Казань нас не пускает, в Казани места нет!Хоть наши им вещают про Ленуниверситет!
Так нас без документов никто не принимал.Флер свежих экскрементов пять дней носы ласкал!
Весьма непринуждённо стал дождик поливать.Тогда-то из вагонов нас стали вытряхать.
С прокисшего вокзала деваться нам куда ж?На актовое зало пошли мы в абордаж!
В вечерней этой схватке держали за грудки,И били под лопатки тараном сундуки.
Ну, должен я признаться — Москве держаться где ж?Пробили ленинградцы в рядах швейцаров брешь!
И в актовое зало, не тратя лишних слов,Внесли с собой не мало — пять тысяч сундуков!
К досаде Академии, с победой на лице,Устроились на время в рогожном мы дворце.
С балконного помоста за Волгой лес синел!И дни скользили просто, с тревогой, но без дел!
Но думалось в палаццо рогожном сём с утра,Как будто приниматься за дело нам пора!
Однажды утром алым раздалось там и тут,Что нас всем филиалом в Елабугу везут.
В рогожном светлом зале на эту новость все«Елабуга!» вскричали: «Где это?

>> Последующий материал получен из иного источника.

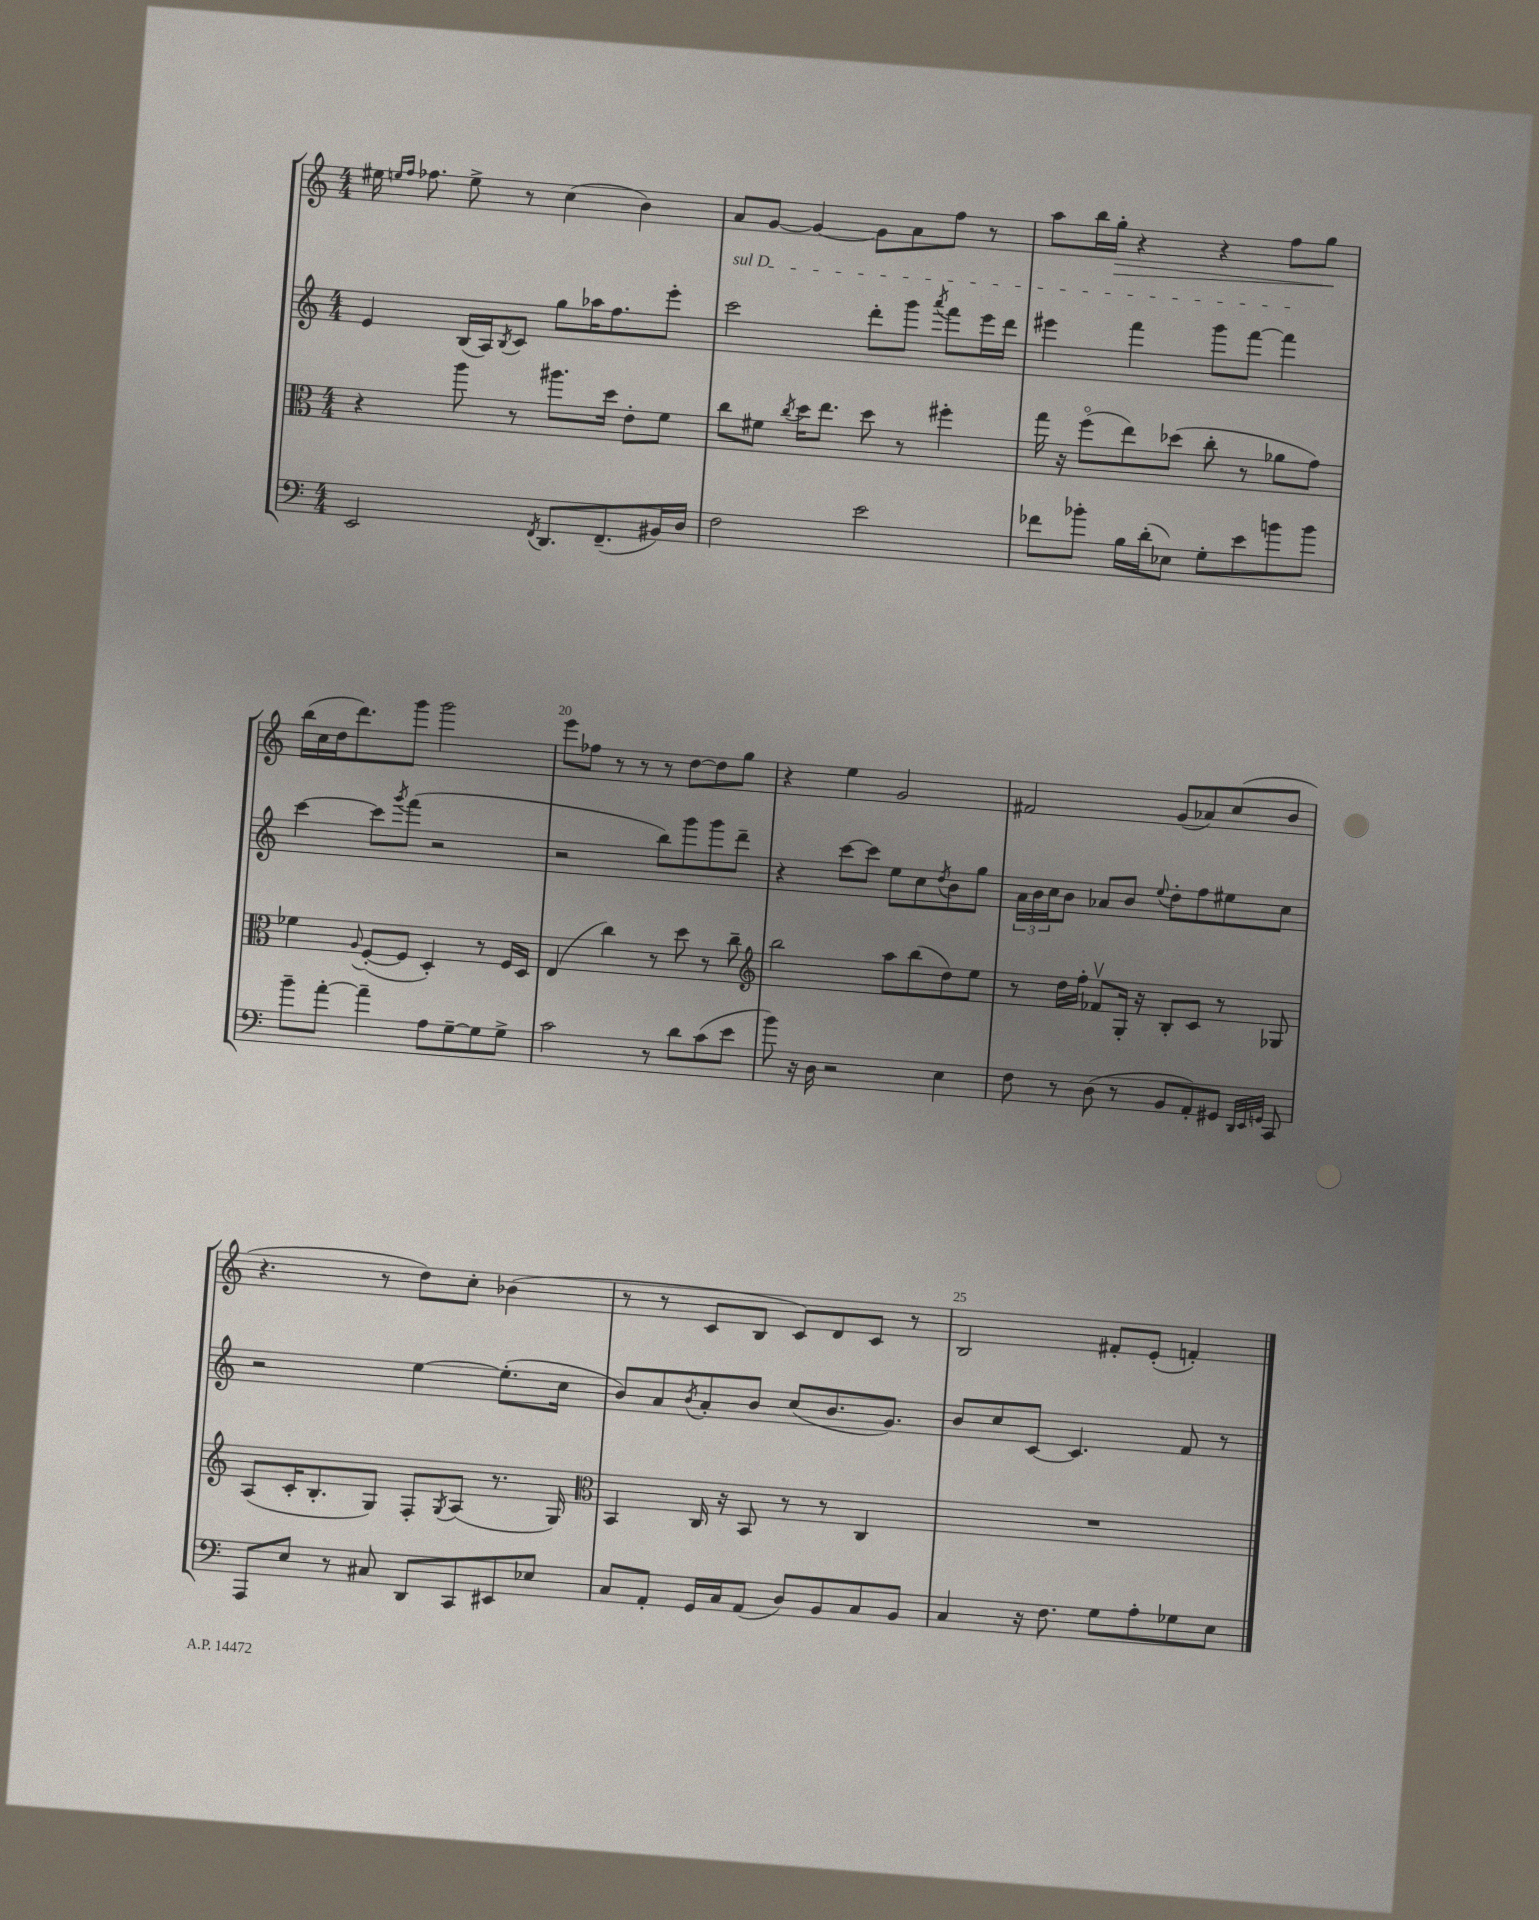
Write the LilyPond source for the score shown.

<<
\new StaffGroup <<
\new Staff = "s0" {
    \clef treble \key c \major \numericTimeSignature \time 4/4
    eis''16 \grace { e''16 f''16 } fes''8. e''8-> r8 c''4( b'4) |
    a'8 g'8~ g'4~ g'8 a'8 f''8 r8 |
    a''8 b''16 g''16-.\> r4 r4 f''8 g''8\! |
    b''16( c''16 d''16 d'''8.) g'''8 g'''2 |
    e'''8 fes''8 r8 r8 r8 d''8~ d''8 g''8 |
    r4 e''4 g'2 |
    fis'2 g'8( aes'8) c''8( b'8 |
    r4. r8 d''8) c''8-. bes'4( |
    r8 r8 c'8 b8 c'8) d'8 c'8 r8 |
    b2 fis'8-. e'8-.( f'4-.) \bar "|." |
}
\new Staff = "s1" {
    \clef treble \key c \major \numericTimeSignature \time 4/4
    e'4 b16( a16) \acciaccatura { b8 } c'8 g''8 aes''16 f''8. e'''8-. |
    \once \override TextSpanner.bound-details.left.text = \markup { \italic "sul D" } c'''2\startTextSpan d'''8-. g'''8 \acciaccatura { a'''8 } f'''8 e'''16 d'''16 |
    eis'''4 f'''4 g'''8 f'''8~ f'''4\stopTextSpan |
    c'''4~ c'''8 \acciaccatura { g'''8 } f'''8( r2 |
    r2 b''8) g'''8 g'''8 d'''8-- |
    r4 c'''8~ c'''8 e''8 c''8 \acciaccatura { d''8 } b'8 g''8 |
    \tuplet 3/2 { a'16 b'16 c''16 } b'8 aes'8 b'8 \appoggiatura { e''8 } d''8-. f''8 eis''8 c''8 |
    r2 e''4~ e''8.-.( c''16 |
    b'8) a'8 \acciaccatura { b'8 } a'8-. b'8 c''8( b'8. g'8.) |
    b'8 c''8 c'8~ c'4. f'8 r8 \bar "|." |
}
\new Staff = "s2" {
    \clef alto \key c \major \numericTimeSignature \time 4/4
    r4 a''8 r8 ais''8. d''16 e'8-. f'8 |
    c''8 fis'8 \acciaccatura { c''8 } d''16 e''8. d''8 r8 fis''4-. |
    g''16 r16 f''8\flageolet( e''8) des''8( c''8-. r8 aes'8 g'8) |
    fes'4 \appoggiatura { a8 } f8~-.( f8 d4-.) r8 f16 d16 |
    e4( c''4) r8 d''8 r8 c''8-- |
    \clef treble b''2 a''8 b''8( d''8) e''8 |
    r8 d''16 f''16-. fes'8\upbow g16-. r16 b8-. c'8 r8 ges8 |
    a8( c'16-. b8.-. g8) f8-. \acciaccatura { g8 } a8( r8. g16) |
    \clef alto b,4 c16 r16 b,8 r8 r8 c4 |
    R1 \bar "|." |
}
\new Staff = "s3" {
    \clef bass \key c \major \numericTimeSignature \time 4/4
    e,2 \acciaccatura { f,8 } d,8. f,8.--( bis,16) d16 |
    f2 e'2 |
    fes'8 bes'8-. b16 d'16-.( ees8) g8-. e'8 b'8 b'8 |
    b'8-- a'8~-. a'4-- a8 g8~-- g8 g8-> |
    c'2 r8 d'8 c'8( e'8 |
    b'8) r16 d16 r2 e4 |
    f8 r8 d8( r8 b,8 a,8-.) gis,8 \grace { d,32 e,32 g,32 } c,8 |
    a,,8 e8 r8 cis8 d,8 c,8 eis,8 ees8 |
    c8 a,8-. g,16 c16 a,8( d8) b,8 c8 b,8 |
    c4 r16 f8. g8 a8-. ges8 e8 \bar "|." |
}
>>
>>
\layout { \context { \Score currentBarNumber = #16 \override BarNumber.break-visibility = ##(#f #t #t) barNumberVisibility = #(every-nth-bar-number-visible 5) } }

Кес ке се?»
Про сей приют на Каме ни вы, ни он, ни я —Мы в Ленинграде с вами не слышали, друзья!
Но ловкий мальчик Вильнер уже отъезду рад!Толкует всем умильно про коз и поросят!
Как миги жизни ярки — прекрасная пора!Профессорши — в доярки, в колхоз — профессора!
В Елабугу — как грустно… Но выполнить сей планПриказывает устно Виктор Амбарцумян!
В Елабуге унылой — судьба нам зимовать!Тут бросились все мыло в Казани закупать!
И на базаре бодро искали каждый часТопор, ухваты, вёдра, кастрюли или таз.
На улицах немало дивилась детвора,Как ржавые мангалы несли профессора.
И было утро чисто, омытое от снов.Поехали на пристань пять тысяч сундуков!
Семья Амбарцумянов поместилась в доме, в котором с ними жили и хозяева. Дом был расположен на возвышении, близко к берегу Камы. Здесь им выделили две не очень тёплые комнаты. Кроме того, около входа был маленький закуток, где помещалась кровать самого Амбарцумяна. Зимой в Елабуге морозы достигали 45 градусов. Здесь они прожили два с половиной очень трудных года. В особенности трудной была первая, очень свирепая зима. Не было тёплой одежды, и питались одной заварухой из муки. Дети, естественно, часто болели.